V-Day Prep
As Valentine’s Day approaches, I find myself thinking less about cards and candy—and more about the quiet, meaningful ways that we love, give, and show up for others in our lives.
This past weekend, I spent three hours with the kiddos watching them make Valentine cards for one another.
Construction paper, markers, stickers, glitter, of course, and lots of heart making. 💕
I started this tradition for them because when I was growing up in my family of six kids, my parents created a Valentine’s box with a slot in the top, decorated with hearts and care.
Then we each made home made Valentines for each brother and sister, and of course my parents.
And without fail, my parents gave each of us a real store bought card—usually with a chocolate marshmallow heart tucked inside.
What I remember most wasn’t the candy. It was the thoughtfulness of my sibs. Their creativity. The feeling of being seen.
Some of the Valentines my brothers made were wildly creative—funny, heartfelt, unexpected.
And now, decades later, I’m watching my grandchildren look forward to this same ritual. I’m the one making the box now. Passing the tradition on to the next gen.
Love evolves and expands, yet its essence stays the same. It feels good to give!
This week, I also get to show my love in another way.
On Thursday, I’ll be accompanying my mom to the hospital for her hip replacement surgery.
I’ll be representing all of my siblings as I care for our mom during this first week in recovery. Then my sister flies in for the second week. Following that, the brothers will begin their visits in turn.
These moments aren’t flashy, but they matter deeply. Love often looks like showing up when it counts. And it feels good.
I know you are showing up for your peeps too.
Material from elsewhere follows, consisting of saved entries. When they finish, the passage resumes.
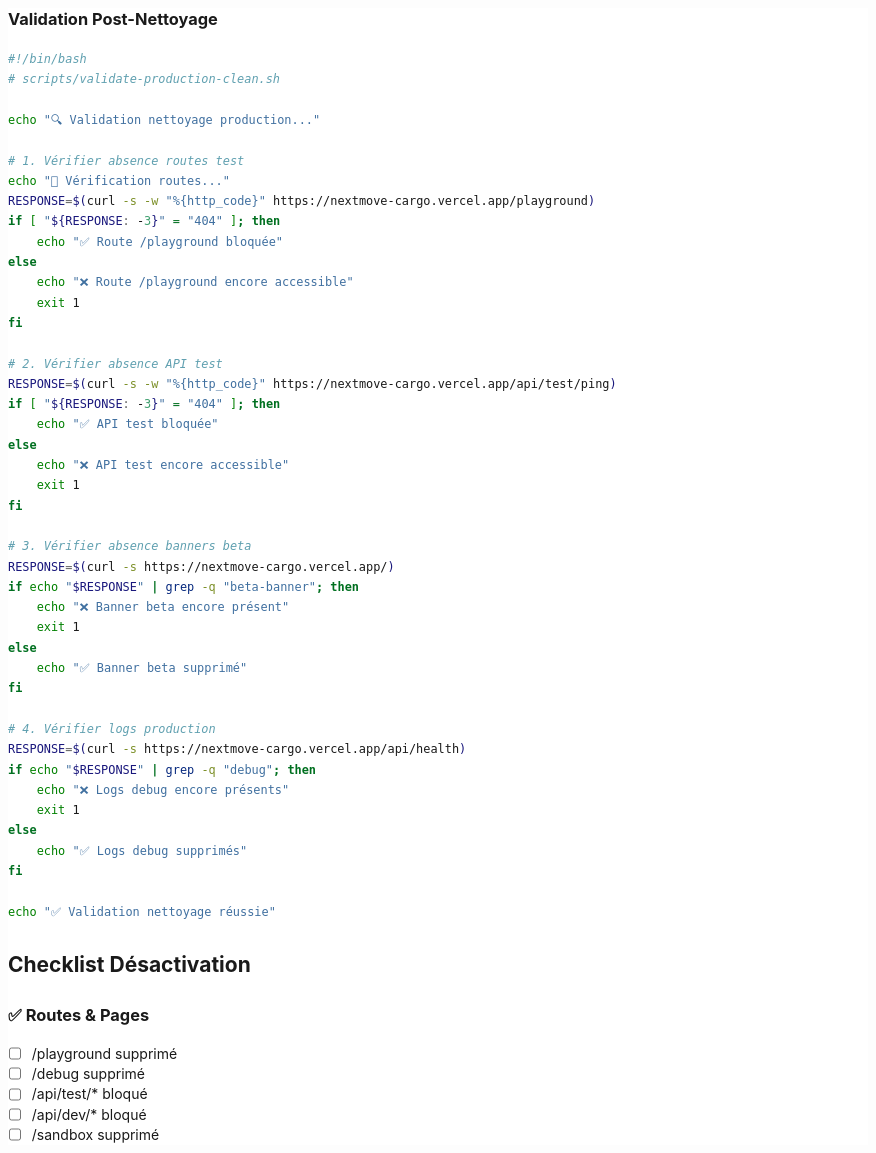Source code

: ### Validation Post-Nettoyage
```bash
#!/bin/bash
# scripts/validate-production-clean.sh

echo "🔍 Validation nettoyage production..."

# 1. Vérifier absence routes test
echo "🚦 Vérification routes..."
RESPONSE=$(curl -s -w "%{http_code}" https://nextmove-cargo.vercel.app/playground)
if [ "${RESPONSE: -3}" = "404" ]; then
    echo "✅ Route /playground bloquée"
else
    echo "❌ Route /playground encore accessible"
    exit 1
fi

# 2. Vérifier absence API test
RESPONSE=$(curl -s -w "%{http_code}" https://nextmove-cargo.vercel.app/api/test/ping)
if [ "${RESPONSE: -3}" = "404" ]; then
    echo "✅ API test bloquée"
else
    echo "❌ API test encore accessible"
    exit 1
fi

# 3. Vérifier absence banners beta
RESPONSE=$(curl -s https://nextmove-cargo.vercel.app/)
if echo "$RESPONSE" | grep -q "beta-banner"; then
    echo "❌ Banner beta encore présent"
    exit 1
else
    echo "✅ Banner beta supprimé"
fi

# 4. Vérifier logs production
RESPONSE=$(curl -s https://nextmove-cargo.vercel.app/api/health)
if echo "$RESPONSE" | grep -q "debug"; then
    echo "❌ Logs debug encore présents"
    exit 1
else
    echo "✅ Logs debug supprimés"
fi

echo "✅ Validation nettoyage réussie"
```

## Checklist Désactivation

### ✅ Routes & Pages
- [ ] /playground supprimé
- [ ] /debug supprimé  
- [ ] /api/test/* bloqué
- [ ] /api/dev/* bloqué
- [ ] /sandbox supprimé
The question is, are you depleted after giving? If so, I encourage you to give to yourself.
Give to Gain.
All of this has me reflecting on a theme I’m currently weaving into a keynote I’m preparing for International Women’s Day in March and the theme of the day is “Give to Gain.”
Here’s the truth I’ve learned—sometimes the hard way:
Giving is powerful. But giving from an empty cup helps noone.
Self-care first.
Many of us—especially women, caregivers, leaders—are generous to a fault. We give our time, energy, wisdom, and heart… and forget that receiving, resting, and replenishing are not selfish acts. They’re essential ones.
When your cup is full:
- Your giving is sustainable
- Your presence is richer
- Your impact is greater
So as Valentine’s Day approaches, I invite you to ask yourself:
- Where is love showing up in my life right now?
- Am I honoring both my ability to give and my need to receive?
- What would filling my cup look like this week so that I have more to give?
Sometimes love looks like handmade Valentines. Sometimes it looks like sitting in a hospital waiting room.
And sometimes, it looks like choosing yourself—so you can continue to show up fully for the people and causes you care so much about most.
When you do that, you are modeling self-love and that feels really good too.
Do something nice for yourself today.